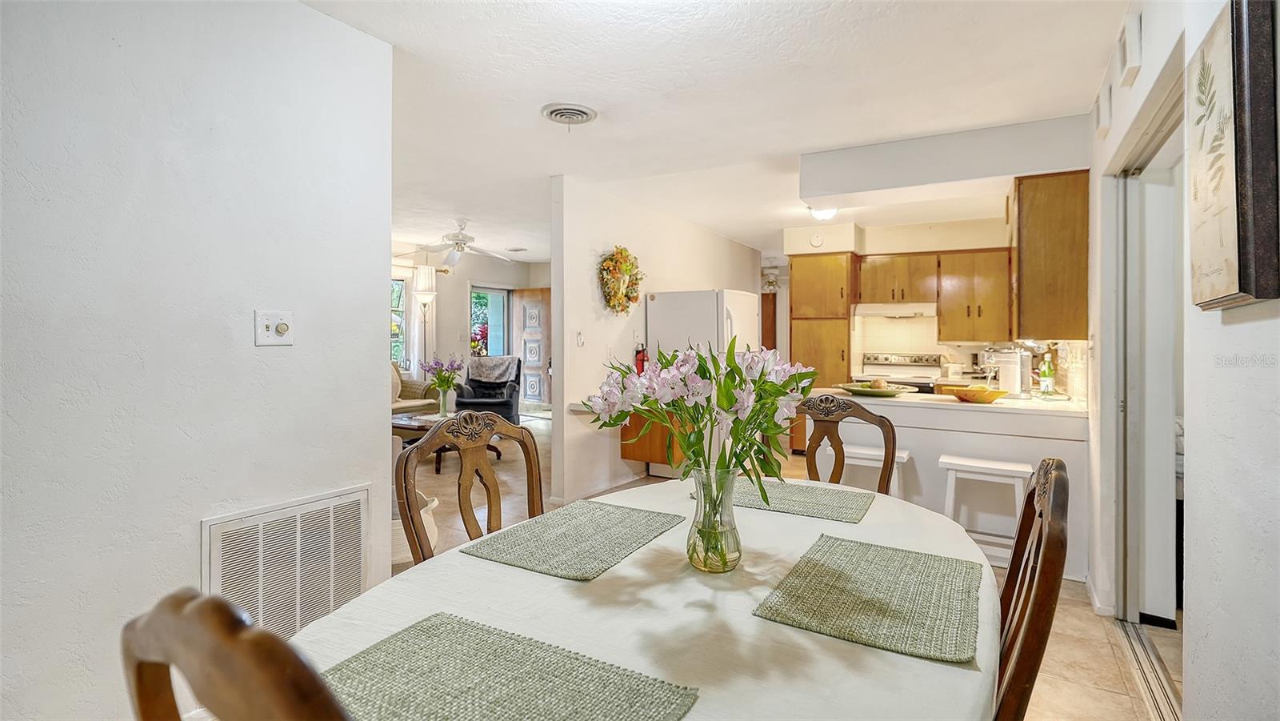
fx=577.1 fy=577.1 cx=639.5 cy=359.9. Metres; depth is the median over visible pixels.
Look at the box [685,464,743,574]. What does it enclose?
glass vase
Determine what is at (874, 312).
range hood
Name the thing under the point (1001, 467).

---

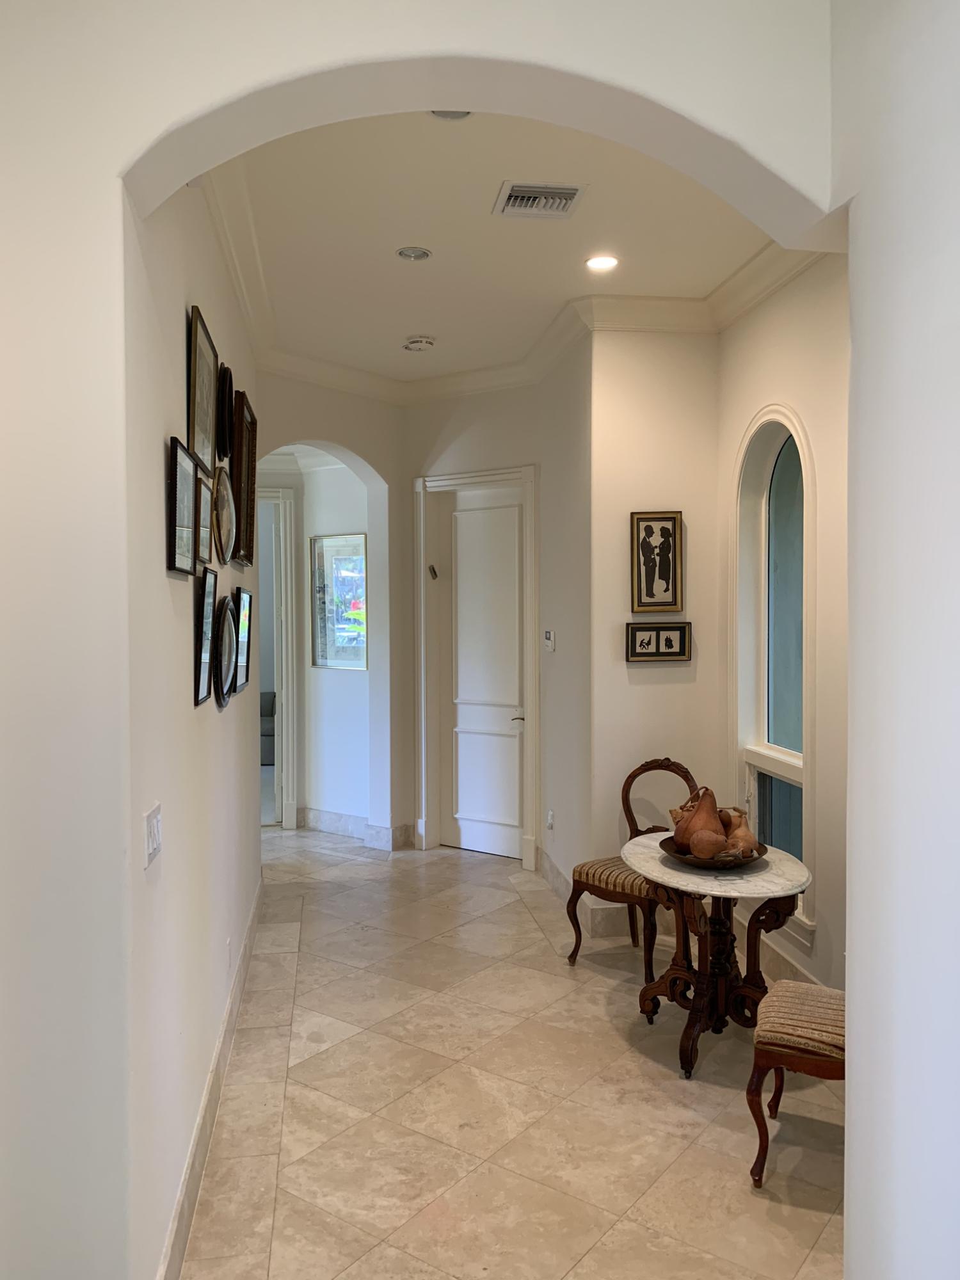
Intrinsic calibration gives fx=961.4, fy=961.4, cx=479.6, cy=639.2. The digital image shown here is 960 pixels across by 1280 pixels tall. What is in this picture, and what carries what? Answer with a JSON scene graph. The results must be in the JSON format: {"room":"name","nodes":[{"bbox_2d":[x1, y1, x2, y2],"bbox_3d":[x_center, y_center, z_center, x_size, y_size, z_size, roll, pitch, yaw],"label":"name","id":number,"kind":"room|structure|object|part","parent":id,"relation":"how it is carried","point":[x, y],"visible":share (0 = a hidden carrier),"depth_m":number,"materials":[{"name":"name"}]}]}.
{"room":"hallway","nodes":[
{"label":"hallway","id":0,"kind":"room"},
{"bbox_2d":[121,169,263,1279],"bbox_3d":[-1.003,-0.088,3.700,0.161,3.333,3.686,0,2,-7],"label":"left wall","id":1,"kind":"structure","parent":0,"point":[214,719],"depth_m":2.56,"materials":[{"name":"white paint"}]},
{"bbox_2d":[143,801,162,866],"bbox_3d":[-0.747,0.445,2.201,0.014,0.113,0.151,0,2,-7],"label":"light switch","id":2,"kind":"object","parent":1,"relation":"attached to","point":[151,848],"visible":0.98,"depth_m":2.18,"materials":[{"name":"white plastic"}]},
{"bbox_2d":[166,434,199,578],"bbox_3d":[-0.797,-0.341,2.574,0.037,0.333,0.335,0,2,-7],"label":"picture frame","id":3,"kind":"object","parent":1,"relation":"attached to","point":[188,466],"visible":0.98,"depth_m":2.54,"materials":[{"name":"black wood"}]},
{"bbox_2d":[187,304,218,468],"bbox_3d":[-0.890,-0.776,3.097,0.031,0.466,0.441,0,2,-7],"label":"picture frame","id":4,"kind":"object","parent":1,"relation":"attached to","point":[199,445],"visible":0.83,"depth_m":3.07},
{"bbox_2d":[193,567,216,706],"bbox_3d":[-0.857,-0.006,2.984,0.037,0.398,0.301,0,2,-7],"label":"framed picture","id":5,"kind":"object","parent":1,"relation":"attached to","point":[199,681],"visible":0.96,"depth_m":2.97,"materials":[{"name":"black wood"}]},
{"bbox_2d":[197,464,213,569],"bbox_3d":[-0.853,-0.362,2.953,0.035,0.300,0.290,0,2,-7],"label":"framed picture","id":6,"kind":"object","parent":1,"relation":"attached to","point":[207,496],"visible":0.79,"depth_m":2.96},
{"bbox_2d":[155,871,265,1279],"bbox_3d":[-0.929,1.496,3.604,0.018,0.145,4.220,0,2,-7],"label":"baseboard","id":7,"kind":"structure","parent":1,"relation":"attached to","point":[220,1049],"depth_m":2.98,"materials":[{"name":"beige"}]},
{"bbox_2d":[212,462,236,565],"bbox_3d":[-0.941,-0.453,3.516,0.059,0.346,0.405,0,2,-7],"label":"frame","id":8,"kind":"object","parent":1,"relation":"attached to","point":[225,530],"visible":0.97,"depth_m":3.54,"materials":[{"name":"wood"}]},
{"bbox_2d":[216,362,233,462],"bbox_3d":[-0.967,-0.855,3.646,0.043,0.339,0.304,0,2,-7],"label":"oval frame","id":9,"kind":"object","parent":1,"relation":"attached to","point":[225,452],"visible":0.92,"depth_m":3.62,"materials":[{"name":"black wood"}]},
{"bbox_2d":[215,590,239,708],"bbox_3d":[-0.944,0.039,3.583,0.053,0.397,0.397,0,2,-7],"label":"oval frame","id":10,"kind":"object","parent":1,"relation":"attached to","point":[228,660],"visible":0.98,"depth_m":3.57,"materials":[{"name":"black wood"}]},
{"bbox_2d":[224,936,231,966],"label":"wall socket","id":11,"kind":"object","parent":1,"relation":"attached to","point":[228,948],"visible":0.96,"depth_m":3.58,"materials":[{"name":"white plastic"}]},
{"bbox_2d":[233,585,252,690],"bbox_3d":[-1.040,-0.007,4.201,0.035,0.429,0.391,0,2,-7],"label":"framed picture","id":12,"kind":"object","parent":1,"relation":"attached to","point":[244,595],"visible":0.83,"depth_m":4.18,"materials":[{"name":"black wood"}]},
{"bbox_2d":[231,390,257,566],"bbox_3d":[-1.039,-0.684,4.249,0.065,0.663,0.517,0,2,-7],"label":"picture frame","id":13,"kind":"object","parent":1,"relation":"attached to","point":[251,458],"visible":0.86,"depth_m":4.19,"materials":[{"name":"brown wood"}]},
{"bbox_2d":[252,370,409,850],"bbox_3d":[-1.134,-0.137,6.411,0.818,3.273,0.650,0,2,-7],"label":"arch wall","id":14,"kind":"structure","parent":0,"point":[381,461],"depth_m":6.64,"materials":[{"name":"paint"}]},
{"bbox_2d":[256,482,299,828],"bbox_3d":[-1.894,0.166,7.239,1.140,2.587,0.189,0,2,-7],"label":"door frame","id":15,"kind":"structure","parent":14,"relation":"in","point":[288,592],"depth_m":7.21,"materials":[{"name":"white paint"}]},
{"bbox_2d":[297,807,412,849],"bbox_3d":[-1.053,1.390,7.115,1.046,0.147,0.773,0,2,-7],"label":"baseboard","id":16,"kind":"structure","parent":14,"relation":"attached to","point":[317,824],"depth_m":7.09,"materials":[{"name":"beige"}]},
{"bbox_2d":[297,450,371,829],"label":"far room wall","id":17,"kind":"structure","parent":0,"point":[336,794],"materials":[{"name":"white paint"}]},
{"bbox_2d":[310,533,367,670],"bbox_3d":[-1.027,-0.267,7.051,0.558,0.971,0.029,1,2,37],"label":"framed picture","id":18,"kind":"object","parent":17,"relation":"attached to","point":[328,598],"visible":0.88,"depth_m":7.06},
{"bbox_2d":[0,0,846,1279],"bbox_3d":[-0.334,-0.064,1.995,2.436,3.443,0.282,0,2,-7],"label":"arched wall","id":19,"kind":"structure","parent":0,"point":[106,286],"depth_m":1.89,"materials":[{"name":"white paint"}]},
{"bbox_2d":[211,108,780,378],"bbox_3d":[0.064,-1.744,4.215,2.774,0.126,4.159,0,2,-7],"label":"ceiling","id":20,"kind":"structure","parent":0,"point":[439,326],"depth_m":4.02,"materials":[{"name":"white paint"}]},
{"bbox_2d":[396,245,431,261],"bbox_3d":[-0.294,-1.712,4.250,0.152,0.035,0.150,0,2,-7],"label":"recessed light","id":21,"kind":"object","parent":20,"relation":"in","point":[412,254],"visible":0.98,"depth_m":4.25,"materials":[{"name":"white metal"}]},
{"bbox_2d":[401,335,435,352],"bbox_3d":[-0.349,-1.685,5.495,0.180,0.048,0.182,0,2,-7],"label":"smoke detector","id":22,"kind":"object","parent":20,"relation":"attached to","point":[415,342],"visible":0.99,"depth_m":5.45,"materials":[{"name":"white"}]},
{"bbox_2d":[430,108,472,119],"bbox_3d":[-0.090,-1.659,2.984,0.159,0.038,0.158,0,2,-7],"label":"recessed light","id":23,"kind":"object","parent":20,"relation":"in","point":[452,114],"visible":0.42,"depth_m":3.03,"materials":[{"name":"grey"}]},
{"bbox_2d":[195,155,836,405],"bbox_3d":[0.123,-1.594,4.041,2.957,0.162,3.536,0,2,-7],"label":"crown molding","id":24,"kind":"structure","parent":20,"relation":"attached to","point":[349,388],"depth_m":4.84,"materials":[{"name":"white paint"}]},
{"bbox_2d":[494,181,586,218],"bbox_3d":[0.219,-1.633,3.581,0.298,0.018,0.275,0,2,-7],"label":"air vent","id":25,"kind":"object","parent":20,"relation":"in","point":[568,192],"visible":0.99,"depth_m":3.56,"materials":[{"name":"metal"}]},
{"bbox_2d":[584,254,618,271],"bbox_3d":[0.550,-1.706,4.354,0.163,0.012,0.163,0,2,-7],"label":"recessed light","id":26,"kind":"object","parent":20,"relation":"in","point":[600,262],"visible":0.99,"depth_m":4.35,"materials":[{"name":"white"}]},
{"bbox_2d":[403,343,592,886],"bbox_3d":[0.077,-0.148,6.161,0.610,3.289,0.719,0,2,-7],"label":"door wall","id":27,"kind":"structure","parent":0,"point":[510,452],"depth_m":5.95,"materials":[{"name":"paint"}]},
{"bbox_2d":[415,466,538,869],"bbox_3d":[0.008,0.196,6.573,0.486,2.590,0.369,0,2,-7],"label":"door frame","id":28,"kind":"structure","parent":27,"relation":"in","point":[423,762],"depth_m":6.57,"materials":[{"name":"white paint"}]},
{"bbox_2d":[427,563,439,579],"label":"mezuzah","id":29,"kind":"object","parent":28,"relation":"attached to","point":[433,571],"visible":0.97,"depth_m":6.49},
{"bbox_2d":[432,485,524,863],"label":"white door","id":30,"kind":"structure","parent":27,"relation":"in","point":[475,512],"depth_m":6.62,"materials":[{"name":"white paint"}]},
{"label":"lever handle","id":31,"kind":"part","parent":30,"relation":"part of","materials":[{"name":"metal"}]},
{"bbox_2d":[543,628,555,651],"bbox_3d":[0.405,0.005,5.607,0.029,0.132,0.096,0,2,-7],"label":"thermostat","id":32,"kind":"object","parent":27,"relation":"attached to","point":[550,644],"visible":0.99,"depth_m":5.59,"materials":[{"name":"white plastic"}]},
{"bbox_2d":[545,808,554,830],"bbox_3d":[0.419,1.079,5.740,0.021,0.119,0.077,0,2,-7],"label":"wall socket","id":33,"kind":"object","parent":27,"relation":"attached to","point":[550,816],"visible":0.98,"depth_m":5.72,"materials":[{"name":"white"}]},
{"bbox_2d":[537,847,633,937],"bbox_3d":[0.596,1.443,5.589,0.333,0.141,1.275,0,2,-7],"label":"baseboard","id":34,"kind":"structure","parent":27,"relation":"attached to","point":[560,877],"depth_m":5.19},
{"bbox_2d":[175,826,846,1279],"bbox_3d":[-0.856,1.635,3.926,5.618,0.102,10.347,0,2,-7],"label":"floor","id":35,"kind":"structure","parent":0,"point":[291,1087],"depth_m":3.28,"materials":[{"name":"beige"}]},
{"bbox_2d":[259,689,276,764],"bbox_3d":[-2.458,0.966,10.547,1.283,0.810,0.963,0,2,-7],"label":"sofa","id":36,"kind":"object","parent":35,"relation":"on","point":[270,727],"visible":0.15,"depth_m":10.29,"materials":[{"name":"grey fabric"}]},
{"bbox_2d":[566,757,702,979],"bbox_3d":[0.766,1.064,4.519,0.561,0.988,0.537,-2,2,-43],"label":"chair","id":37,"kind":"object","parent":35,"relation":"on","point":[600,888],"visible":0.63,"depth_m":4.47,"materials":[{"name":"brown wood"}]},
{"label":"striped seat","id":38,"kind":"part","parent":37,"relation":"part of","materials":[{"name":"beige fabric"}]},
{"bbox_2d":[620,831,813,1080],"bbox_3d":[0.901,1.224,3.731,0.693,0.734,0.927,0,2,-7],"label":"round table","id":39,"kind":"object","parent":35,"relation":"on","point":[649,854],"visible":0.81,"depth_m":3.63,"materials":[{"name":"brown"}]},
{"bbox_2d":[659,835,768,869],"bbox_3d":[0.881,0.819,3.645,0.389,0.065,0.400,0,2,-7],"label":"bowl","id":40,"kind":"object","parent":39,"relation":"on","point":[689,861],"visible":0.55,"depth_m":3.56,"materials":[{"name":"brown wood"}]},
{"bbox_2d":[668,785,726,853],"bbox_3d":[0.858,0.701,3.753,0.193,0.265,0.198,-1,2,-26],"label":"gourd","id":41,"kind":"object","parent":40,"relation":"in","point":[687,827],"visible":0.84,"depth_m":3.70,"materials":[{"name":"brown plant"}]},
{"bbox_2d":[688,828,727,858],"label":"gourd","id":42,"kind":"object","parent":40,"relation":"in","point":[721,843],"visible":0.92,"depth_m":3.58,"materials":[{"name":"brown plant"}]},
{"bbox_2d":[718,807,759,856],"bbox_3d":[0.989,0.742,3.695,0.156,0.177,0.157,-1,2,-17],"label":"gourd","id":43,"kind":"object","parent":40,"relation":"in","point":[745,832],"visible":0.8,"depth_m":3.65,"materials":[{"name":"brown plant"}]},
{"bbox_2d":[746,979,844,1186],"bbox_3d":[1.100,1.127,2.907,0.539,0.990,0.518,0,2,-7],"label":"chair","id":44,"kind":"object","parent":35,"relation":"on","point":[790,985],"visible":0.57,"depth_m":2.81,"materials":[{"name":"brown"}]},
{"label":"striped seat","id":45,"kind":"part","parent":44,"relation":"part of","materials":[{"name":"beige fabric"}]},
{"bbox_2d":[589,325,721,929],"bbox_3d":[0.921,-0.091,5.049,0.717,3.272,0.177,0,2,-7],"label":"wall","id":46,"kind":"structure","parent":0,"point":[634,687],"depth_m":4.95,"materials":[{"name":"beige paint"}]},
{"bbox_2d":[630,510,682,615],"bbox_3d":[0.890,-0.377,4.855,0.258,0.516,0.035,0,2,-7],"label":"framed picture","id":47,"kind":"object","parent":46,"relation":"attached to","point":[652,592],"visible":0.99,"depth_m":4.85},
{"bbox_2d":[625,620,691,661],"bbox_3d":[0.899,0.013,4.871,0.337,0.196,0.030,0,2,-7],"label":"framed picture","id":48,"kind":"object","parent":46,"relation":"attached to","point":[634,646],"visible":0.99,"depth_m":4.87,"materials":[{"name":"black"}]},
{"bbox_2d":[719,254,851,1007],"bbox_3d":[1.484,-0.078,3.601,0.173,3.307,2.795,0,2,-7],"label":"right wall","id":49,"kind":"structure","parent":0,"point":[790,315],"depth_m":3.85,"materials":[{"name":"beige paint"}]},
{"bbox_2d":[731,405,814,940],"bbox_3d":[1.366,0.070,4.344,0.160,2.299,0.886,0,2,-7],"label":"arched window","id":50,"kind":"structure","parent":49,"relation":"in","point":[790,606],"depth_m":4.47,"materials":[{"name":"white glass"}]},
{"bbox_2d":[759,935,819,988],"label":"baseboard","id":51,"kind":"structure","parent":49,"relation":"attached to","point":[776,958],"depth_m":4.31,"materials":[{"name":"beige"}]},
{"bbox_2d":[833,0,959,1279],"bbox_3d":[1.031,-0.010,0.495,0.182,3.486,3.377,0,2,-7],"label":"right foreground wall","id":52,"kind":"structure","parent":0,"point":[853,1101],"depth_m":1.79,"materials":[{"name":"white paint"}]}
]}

> _About this task_
Retype, in the same exact form, the lines of the material above from the line holding "Look at the" through the line holding "Name the thing under the point (1001, 467).".

> _Solution_
Look at the box [685,464,743,574]. What does it enclose?
glass vase
Determine what is at (874, 312).
range hood
Name the thing under the point (1001, 467).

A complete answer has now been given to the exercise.